=== MATERIAL PROVIDED ===

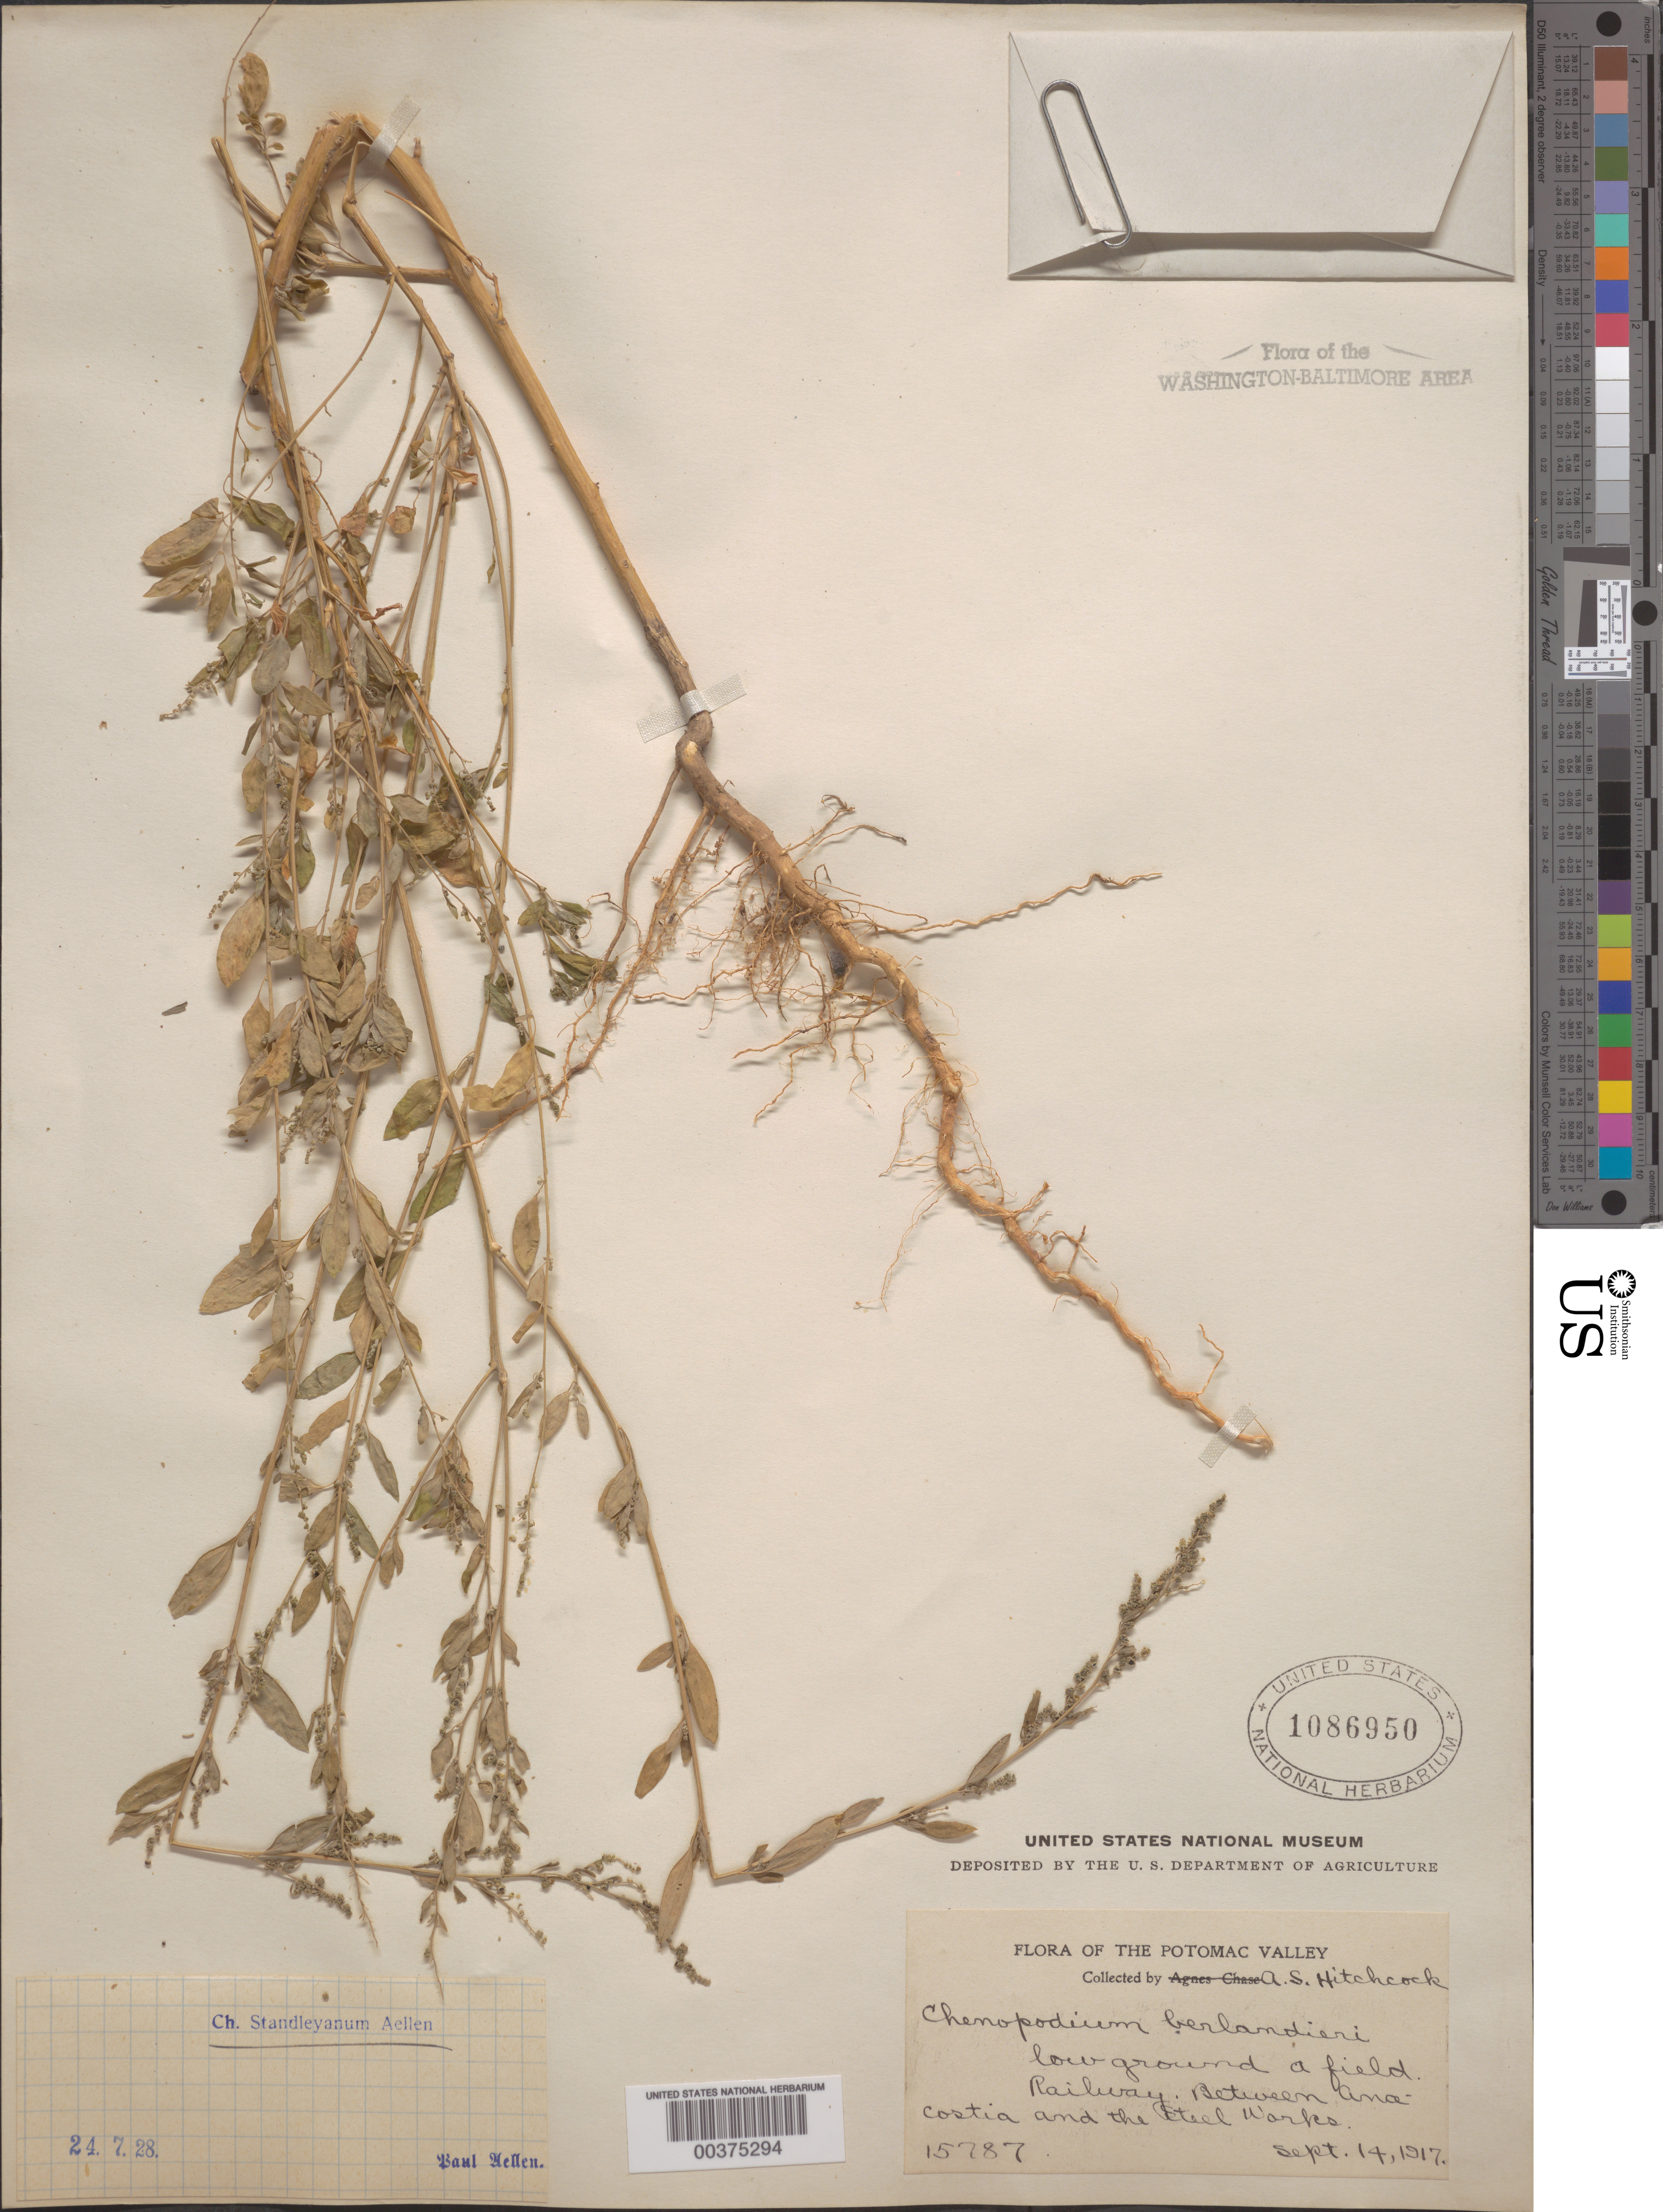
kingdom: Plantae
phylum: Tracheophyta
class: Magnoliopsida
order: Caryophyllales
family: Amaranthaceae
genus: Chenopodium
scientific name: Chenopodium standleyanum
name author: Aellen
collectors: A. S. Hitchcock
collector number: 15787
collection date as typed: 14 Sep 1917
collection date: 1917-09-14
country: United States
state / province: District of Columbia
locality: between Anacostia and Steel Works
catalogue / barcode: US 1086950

===

YOUR GOAL
Please render everything from the line containing "name author: Aellen" down to the end of the rows as a Markdown table with the columns No. and Entry, giving each line its own number and skipping blank lines.

TASK ANSWER
| No. | Entry |
|---|---|
| 1 | name author: Aellen |
| 2 | collectors: A. S. Hitchcock |
| 3 | collector number: 15787 |
| 4 | collection date as typed: 14 Sep 1917 |
| 5 | collection date: 1917-09-14 |
| 6 | country: United States |
| 7 | state / province: District of Columbia |
| 8 | locality: between Anacostia and Steel Works |
| 9 | catalogue / barcode: US 1086950 |